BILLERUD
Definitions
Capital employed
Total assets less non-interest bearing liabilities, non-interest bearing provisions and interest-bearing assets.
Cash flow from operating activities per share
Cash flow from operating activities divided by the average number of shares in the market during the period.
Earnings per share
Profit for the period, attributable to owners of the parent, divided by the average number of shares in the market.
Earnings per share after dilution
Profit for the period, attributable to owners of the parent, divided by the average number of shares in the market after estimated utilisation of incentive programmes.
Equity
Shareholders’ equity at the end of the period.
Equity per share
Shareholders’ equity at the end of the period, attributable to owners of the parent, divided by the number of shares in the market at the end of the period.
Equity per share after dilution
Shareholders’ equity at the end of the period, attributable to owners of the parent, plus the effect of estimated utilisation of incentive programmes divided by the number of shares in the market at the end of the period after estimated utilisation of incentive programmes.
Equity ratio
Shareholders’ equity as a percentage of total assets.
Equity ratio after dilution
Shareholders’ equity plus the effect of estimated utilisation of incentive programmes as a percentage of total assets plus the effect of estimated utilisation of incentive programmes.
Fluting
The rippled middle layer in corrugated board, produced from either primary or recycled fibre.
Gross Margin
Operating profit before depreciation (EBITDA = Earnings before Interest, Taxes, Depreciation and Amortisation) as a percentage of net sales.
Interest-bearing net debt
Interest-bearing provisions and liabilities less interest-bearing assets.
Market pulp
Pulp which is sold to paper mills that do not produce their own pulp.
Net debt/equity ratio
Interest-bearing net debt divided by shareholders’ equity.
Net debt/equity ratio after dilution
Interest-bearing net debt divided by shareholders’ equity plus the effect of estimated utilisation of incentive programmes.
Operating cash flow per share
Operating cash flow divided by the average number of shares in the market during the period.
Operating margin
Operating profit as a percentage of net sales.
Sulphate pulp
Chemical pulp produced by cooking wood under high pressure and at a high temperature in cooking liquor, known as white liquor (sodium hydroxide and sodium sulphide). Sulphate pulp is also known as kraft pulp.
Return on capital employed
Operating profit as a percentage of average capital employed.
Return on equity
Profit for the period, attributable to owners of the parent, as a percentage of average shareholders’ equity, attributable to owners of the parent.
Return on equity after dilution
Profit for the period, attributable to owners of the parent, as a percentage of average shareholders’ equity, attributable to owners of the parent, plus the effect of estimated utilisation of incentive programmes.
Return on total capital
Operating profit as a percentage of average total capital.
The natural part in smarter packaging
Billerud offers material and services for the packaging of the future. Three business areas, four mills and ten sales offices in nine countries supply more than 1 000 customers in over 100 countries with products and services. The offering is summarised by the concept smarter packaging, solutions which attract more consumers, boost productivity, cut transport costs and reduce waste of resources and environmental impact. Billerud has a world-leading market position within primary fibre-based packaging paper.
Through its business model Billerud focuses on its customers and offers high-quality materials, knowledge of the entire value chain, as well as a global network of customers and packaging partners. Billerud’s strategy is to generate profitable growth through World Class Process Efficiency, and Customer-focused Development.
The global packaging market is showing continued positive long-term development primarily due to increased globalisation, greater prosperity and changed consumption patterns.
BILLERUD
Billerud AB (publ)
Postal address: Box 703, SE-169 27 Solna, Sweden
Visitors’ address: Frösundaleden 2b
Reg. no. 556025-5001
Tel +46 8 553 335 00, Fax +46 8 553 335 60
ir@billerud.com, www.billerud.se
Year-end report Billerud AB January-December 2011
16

Aim of the exercise —
Above are the records; copy exactly the lines from the one with "Postal address: Box" through the final line.

Result for this task —
Postal address: Box 703, SE-169 27 Solna, Sweden
Visitors’ address: Frösundaleden 2b
Reg. no. 556025-5001
Tel +46 8 553 335 00, Fax +46 8 553 335 60
ir@billerud.com, www.billerud.se
Year-end report Billerud AB January-December 2011
16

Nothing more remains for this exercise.